Anyway, Charles has been saying this for a long time now, and now he is giving examples with actual fund portfolio comparisons. Great job.
Thanks for your post.
Would you kindly go into more detail regarding your thoughts of a portfolio split that includes both active and Index holdings.
Domestic equities? Internationals? Bonds? Percentage split?
Thanks.
Mona
Over time my disenchantment with active funds grew with their lackluster performance. About one year ago, I decided to take action. As a goal, I decided to reduce the active fund components of my portfolio to approximately the one-third level. A precise level is not warranted because of the uncertainties in any investment decision.
Before acting, I needed empirical data on which asset classes were best served by active fund management. Luckily, Morningstar did the heavy lifting for me. Here is a Link to the Morningstar study that provided me with the requisite data:
http://news.morningstar.com/articlenet/article.aspx?id=701736
These data guided my decisions. I used the 10-year data sets. Take note of the improved odds when focusing on low cost funds. Management consistency is also a factor. I agree with MikeM's observation to minimize the number of active funds in any and all fund categories. That's solid advice.
I own active funds in the large and small cap value areas, in the foreign fund group, and in some bond holdings.
It is my policy not to name specific funds or specific percentages. Given my advanced age and the size of my portfolio what I do in detail is not likely applicable to others.
I hope you find this reply a little useful. That's my singular purpose. Thanks for reading my post.
Best Wishes.
Regards,
Ted
I appreciate your kind words.
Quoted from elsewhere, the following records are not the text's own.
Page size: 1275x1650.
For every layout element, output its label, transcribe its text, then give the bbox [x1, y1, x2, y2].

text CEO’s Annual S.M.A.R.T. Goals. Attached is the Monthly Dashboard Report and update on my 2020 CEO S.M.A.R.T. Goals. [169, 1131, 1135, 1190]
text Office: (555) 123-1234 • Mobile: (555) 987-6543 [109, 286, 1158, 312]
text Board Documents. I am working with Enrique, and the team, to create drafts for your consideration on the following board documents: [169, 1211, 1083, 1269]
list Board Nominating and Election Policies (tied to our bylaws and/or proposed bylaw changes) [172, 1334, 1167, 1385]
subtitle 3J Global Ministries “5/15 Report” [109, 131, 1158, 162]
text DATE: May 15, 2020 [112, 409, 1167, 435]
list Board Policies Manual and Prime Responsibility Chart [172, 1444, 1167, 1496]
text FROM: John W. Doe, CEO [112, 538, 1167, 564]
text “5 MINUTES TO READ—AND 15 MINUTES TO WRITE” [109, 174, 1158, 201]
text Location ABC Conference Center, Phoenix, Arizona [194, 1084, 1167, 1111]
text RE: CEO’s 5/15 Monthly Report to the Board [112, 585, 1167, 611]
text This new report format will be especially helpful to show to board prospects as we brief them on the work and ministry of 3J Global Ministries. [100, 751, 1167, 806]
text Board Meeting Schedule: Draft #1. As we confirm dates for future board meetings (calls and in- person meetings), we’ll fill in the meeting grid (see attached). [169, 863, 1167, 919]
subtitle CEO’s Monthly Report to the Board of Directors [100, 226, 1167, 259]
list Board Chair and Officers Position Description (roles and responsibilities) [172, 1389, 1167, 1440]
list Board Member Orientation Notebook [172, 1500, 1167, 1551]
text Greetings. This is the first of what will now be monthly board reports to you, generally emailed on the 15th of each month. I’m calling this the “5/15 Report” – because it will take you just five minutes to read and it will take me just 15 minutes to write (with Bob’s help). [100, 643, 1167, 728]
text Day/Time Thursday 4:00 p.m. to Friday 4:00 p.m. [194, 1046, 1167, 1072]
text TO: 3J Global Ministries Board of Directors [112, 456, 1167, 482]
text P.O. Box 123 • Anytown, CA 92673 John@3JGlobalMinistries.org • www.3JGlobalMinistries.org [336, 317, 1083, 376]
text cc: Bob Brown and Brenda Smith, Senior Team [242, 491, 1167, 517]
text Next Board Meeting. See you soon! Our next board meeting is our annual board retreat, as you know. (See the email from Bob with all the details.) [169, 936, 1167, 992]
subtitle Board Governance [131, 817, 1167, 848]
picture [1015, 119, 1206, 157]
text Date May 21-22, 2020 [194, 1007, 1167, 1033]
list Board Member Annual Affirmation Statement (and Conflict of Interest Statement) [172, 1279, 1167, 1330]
Thank you guys so much.
Best Wishes.
Thanks much for all the answers to my questions.
Of course I would not ask you for the names of specific funds and "active fund components of my portfolio to approximately the one-third level" is certainly specific for me.
I appreciate your taking the time to address my post.
Mona
After about six years I found myself thinking that maybe it would be wise to be better diversified than basically being all-in on one fund, so I transferred all our investments to an online brokerage account to gain easier access to other fund families and funds.
Today, I find myself slowly moving an increased percentage of assets back towards PRWCX as finding other MA funds or a combination of other funds to form a MA that comes anywhere near the performance of this singular, diversified fund difficult...including combinations of index funds.
Our online brokerage account rep is trying to convince me to hand over at least a portion of our portfolio to him which would be invested in ETF's...and many of them. Past performance of these ETF portfolios with similar equity/bond ratio does not warrant it. Also, I can't help but feel that it would be just as good to be invested in a couple index funds rather than an array of 18 or more ETF's...only justification for that many funds seems to be to justify their management fees!